Rob Smith, head of behavioural finance at Barclays Plan & Invest, says: ‘Most investors choose their own attitude to risk; conservative, moderate or aggressive. This gets them to constructing an investment portfolio, but doesn’t take into account whether they have the composure to hold their investments in all market conditions.’

He adds: ‘Our financial personality assessment considers a number of different dimensions that reveal how you truly think and feel about your money and investments. A better understanding of your attitudes can help you not only get invested, but also stay invested no matter what the world throws at you.’ 

How to take the test 

Read the following eight statements and decide how much you agree or disagree with them on a scale from one to five. If you ‘strongly disagree’, give yourself one point, if you ‘strongly agree’ then give yourself five points, and if you’re somewhere in between, give yourself two, three or four points accordingly. Add up your score to find out your investing personality.

Risk tolerance

1. Compared to other people, I am prepared to take higher financial risks.

2. In order to achieve high returns, I am willing to choose high-risk investments.

3. Even if I experienced a significant loss on an investment, I would still consider making risky investments.

4. I have invested a large sum in a risky investment for the excitement of seeing whether it goes up or down in value.

5. It is likely that I would invest a significant sum in a high-risk investment.

6. I am willing to risk a significant amount of my investible wealth in order to get a good return.

7. I am a financial risk taker.

8. I enjoy making speculative investments in specific assets with portions of my wealth.

An awareness of your financial personality is crucial to successful investing, but it’s not the only consideration. You will also need to factor in your personal circumstances, including how much you’re investing and how long you have.

For example, if you’re investing most of your life savings, you are likely to be more cautious than if you are investing a smaller chunk.

Similarly, if you are investing for an event that is still decades away, such as for a young child’s future, you can afford to be bolder than if you’ll need the money in a few years’ time.

Finally, while you need to take risk to be rewarded, beware that taking risk is no guarantee of success. For example, buying individual shares in a company could reap rich rewards if the company does very well, but you risk losing everything if it goes bust.
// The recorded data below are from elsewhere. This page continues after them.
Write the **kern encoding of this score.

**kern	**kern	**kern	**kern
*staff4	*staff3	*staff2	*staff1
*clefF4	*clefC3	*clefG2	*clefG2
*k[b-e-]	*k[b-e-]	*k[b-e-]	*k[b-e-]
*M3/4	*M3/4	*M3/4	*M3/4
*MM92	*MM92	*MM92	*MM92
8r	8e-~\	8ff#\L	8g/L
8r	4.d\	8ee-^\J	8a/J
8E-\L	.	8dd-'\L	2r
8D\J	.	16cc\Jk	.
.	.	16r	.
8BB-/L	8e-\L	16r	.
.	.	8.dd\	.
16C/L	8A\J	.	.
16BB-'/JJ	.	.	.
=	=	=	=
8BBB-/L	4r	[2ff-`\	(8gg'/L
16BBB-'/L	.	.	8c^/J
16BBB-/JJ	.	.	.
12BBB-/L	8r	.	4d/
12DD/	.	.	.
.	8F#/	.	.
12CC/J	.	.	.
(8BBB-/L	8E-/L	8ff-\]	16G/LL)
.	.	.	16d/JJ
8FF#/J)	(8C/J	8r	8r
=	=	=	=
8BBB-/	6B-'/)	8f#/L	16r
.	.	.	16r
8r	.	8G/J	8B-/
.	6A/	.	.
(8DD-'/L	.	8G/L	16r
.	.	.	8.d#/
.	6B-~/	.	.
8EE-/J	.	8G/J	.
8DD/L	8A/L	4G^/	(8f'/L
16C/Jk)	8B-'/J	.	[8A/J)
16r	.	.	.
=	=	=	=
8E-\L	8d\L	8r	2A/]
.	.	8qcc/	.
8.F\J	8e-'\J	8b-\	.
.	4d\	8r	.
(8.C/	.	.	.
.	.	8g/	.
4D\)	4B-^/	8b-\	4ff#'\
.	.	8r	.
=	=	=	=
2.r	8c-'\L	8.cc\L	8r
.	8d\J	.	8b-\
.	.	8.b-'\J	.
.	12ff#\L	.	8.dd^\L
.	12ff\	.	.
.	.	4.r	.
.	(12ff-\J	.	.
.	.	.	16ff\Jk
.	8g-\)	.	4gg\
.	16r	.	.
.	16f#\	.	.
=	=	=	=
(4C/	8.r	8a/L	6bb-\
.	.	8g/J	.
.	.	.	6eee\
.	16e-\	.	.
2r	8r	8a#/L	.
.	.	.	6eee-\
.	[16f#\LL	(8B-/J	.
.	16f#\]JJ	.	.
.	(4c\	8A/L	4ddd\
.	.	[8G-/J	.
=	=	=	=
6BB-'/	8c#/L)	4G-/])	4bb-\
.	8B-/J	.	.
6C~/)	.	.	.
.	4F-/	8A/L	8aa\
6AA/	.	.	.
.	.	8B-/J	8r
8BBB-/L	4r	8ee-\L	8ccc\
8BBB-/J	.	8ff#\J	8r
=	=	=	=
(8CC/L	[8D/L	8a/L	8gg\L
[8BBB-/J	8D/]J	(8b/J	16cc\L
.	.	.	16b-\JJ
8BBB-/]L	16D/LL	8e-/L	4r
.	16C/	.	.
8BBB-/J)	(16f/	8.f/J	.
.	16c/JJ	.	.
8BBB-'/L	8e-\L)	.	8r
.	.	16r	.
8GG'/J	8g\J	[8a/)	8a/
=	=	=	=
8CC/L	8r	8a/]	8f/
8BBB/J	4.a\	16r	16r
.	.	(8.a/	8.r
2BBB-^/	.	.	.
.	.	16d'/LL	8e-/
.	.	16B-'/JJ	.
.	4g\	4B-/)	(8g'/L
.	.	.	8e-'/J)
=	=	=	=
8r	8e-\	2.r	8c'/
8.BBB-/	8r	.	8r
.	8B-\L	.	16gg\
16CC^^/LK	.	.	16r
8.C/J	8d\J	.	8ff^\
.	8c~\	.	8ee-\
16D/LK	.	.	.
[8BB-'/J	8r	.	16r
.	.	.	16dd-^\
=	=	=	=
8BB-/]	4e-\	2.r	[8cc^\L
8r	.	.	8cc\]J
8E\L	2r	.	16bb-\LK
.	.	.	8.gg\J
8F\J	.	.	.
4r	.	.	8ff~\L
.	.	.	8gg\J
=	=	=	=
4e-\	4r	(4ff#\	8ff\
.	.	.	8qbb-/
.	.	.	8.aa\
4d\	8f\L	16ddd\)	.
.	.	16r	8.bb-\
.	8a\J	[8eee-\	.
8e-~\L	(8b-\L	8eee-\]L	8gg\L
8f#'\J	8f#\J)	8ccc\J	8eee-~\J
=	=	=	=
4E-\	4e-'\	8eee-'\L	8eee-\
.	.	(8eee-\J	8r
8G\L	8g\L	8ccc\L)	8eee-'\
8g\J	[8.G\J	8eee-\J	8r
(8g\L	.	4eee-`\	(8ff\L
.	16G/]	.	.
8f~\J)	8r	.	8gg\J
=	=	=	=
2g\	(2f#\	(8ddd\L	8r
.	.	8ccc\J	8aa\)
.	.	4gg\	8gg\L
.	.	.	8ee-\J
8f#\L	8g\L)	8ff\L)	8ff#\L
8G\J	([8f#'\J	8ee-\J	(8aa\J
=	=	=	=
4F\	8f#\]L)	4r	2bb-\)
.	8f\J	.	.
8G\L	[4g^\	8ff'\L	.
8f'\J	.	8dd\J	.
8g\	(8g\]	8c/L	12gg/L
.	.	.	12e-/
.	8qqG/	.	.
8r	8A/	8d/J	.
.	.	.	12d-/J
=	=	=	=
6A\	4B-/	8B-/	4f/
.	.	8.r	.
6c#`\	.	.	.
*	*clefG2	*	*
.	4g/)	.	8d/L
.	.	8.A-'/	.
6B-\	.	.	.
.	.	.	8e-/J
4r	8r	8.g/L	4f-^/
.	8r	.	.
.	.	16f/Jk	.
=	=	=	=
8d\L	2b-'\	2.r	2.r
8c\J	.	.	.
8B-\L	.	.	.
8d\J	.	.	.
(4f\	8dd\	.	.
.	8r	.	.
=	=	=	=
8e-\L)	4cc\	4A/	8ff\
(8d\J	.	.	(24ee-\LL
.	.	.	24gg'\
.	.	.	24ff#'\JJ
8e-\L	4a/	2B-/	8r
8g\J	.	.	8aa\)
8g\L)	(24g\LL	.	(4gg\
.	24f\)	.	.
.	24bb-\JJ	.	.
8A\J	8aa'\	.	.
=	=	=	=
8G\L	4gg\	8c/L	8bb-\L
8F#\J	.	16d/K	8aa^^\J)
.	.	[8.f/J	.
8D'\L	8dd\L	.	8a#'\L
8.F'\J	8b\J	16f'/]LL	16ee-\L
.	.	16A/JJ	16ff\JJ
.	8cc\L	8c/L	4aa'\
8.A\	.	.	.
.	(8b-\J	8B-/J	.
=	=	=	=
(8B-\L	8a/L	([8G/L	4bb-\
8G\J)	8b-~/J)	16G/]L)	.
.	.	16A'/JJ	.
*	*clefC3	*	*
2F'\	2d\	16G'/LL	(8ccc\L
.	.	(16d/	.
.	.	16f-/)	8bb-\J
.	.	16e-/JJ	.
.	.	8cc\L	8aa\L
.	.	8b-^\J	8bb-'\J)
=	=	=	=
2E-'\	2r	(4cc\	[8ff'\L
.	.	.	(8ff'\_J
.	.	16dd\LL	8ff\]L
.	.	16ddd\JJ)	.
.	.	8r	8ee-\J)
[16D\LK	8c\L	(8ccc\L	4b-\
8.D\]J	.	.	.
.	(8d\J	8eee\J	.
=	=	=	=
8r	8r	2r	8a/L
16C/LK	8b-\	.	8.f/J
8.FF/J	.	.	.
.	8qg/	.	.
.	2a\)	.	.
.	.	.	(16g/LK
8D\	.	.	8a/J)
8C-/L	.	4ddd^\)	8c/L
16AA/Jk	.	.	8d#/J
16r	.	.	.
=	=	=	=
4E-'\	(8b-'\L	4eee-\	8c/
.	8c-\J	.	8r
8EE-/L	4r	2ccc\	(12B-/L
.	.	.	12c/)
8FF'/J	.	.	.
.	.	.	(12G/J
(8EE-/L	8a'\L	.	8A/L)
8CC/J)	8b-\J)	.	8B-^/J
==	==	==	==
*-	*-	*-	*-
What the score shows about you 

If you scored 8 – 16 points: cautious

You are likely to be uncomfortable with investing and the thought of losing money. You will accept a lower return over the long term in exchange for reducing the chance of loss. You may be happy to participate in financial markets, but you have a strong preference for investments that have fairly certain future outcomes. You largely evaluate investments by how safe your money is, and by the predictability of future returns.

If you scored 17 to 26: moderate

You are generally comfortable with investing and the thought of experiencing fluctuations in the value of your portfolio – in exchange for the potential to achieve higher growth over the long run. However, you are averse to higher-risk investments that could suffer a substantial fall in value over your long-term investment period. You accept that by putting your money into riskier investments with the aim of getting a better return, you could make a loss on the wealth you invest.

If you scored 27 – 40: aggressive

You are prepared to accept regular fluctuations in the value of your portfolio and are willing to take on higher risk than most others in exchange for the potential opportunity to increase long-term wealth. You recognise this means your money could be subject to significant short-term fluctuations, and both the potential for long-term gain and loss are greater.